Mais le document pointe également des conditions de travail de plus en plus pénibles : hausse de la charge mentale, pression accrue, objectifs de performances avec des moyens réduits, secteur en tension, ou télétravail mal encadré. La meilleure reconnaissance des troubles psychiques, comme le burn-out, et la diminution des tabous autour de la santé mentale permettent aussi des soins plus efficaces et donc plus de recours à l’arrêt.
Des solutions à mettre en place
Avec des salariés plus sensibles à leurs droits, la doxa néolibérale consistant à demander aux gens de « faire des efforts » et « prendre sur soi » pour nous se sauver de la crise risque donc d’avoir bien plus de mal à prendre.
Contrairement à ce que laisse entendre la petite musique venue du gouvernement qui enjoint à se serrer la ceinture et à se sacrifier pour surmonter la dette, la véritable solution résiderait plutôt dans le fait de drastiquement améliorer les conditions d’exercice de nos emplois.

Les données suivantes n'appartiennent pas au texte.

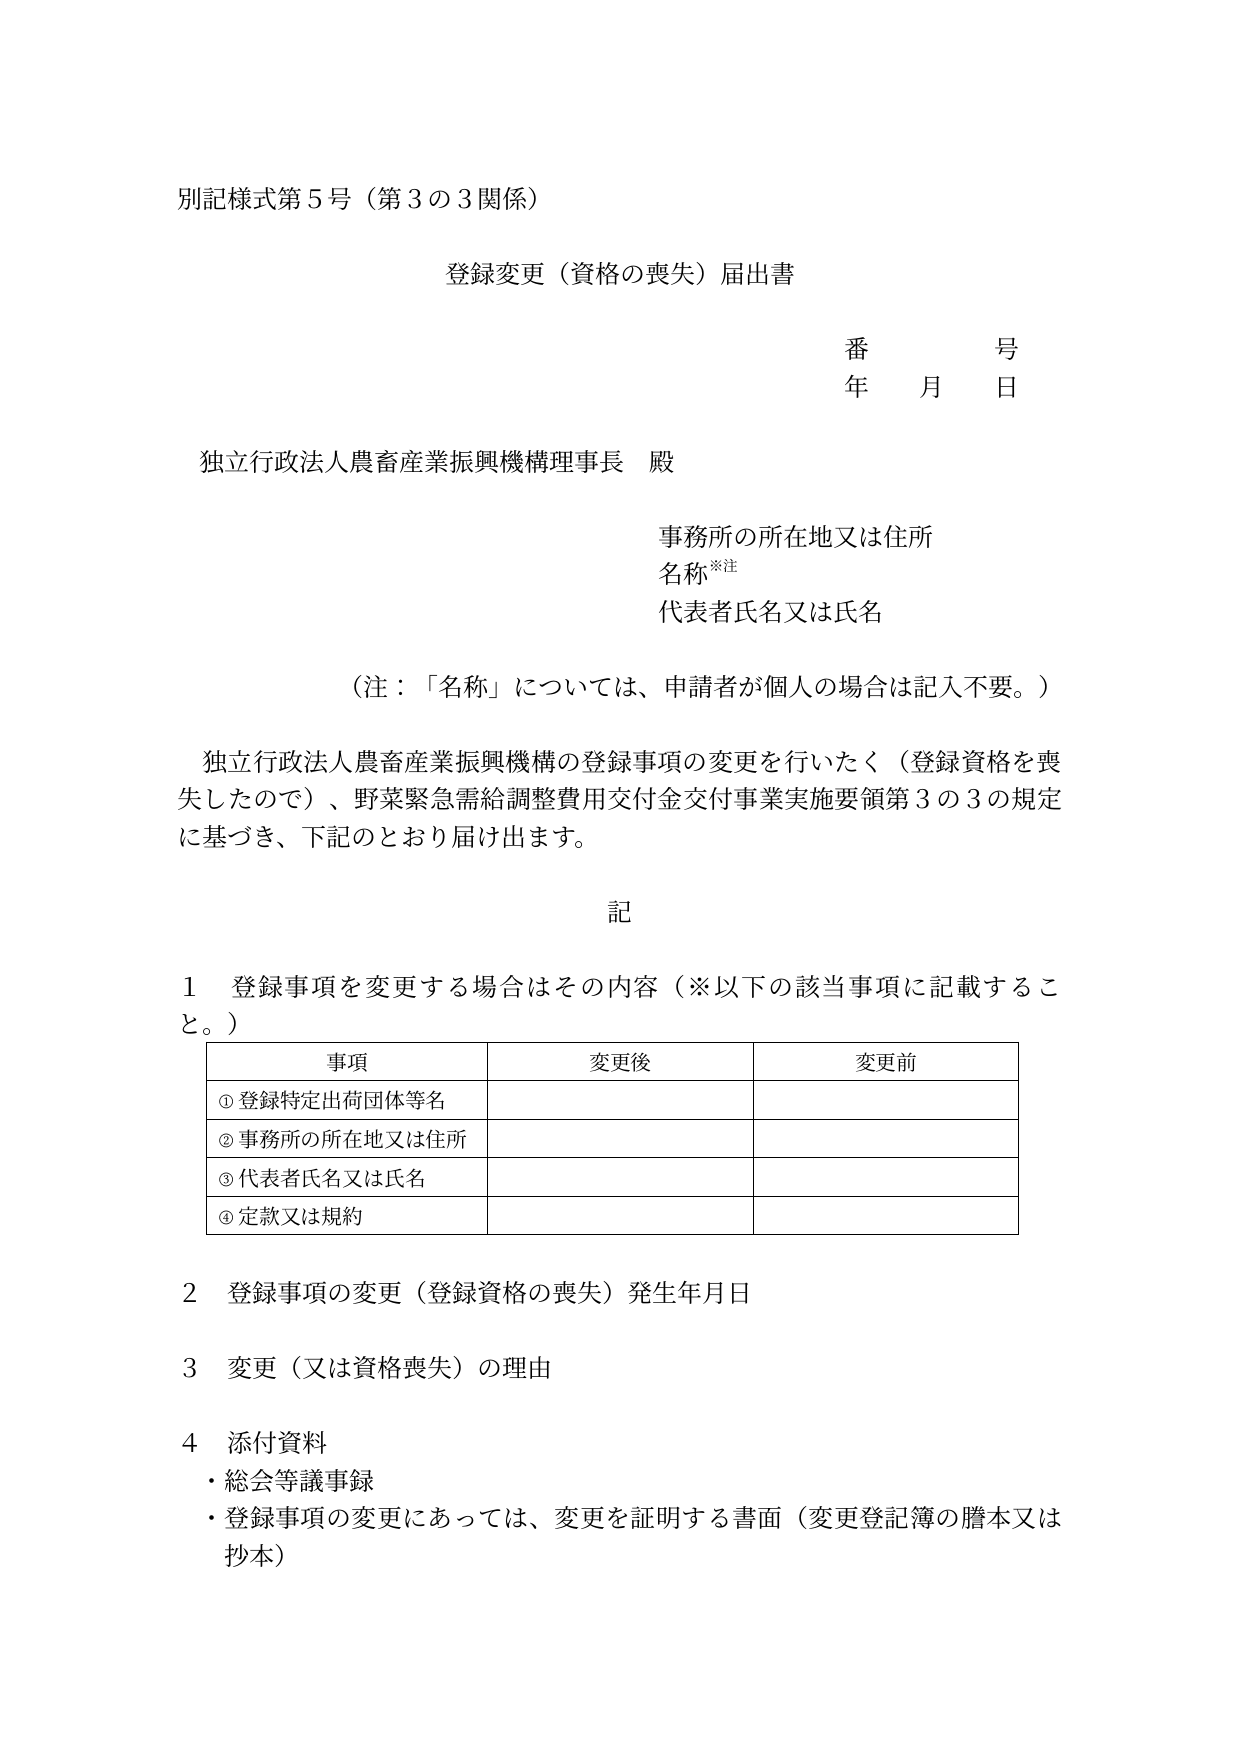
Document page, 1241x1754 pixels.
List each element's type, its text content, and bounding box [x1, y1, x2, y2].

Ainsi, il devient non seulement indispensable de rehausser les revenus, mais aussi d’allouer plus de moyens matériels pour mener à bien nos activités professionnelles. En outre, la diminution des arrêts maladie passe inévitablement par la décroissance des heures à la tâche, ce qui engendrerait moins de pathologies et d’incapacité. Ce qui nécessiterait donc moins d’argent public à avancer dans le chômage, le RSA ou les congés maladie. Réduction du temps de travail hebdomadaire, augmentation de la durée des vacances et abaissement de l’âge de départ à la retraite sont autant de pistes incontournables pour parvenir à ce but.
Le droit au repos
Des solutions pourtant aux antipodes de ce que propose la Macronie qui souhaite plutôt voir les Français travailler encore plus dans tous les secteurs. Faire porter le chapeau des crises aux « travailleurs paresseux » reste d’ailleurs le seul argument pour prendre ce chemin. À rebours de l’Histoire, cette politique mortifère n’existe en réalité que pour servir les intérêts de la classe bourgeoise et elle conduit la planète et l’humanité vers le précipice.
Le droit à la dignité et au repos des salariés devra cependant être défendu par les principaux concernés. Sous peine de voir ses conditions de vie une nouvelle fois se dégrader sous le poids des mensonges néolibéraux.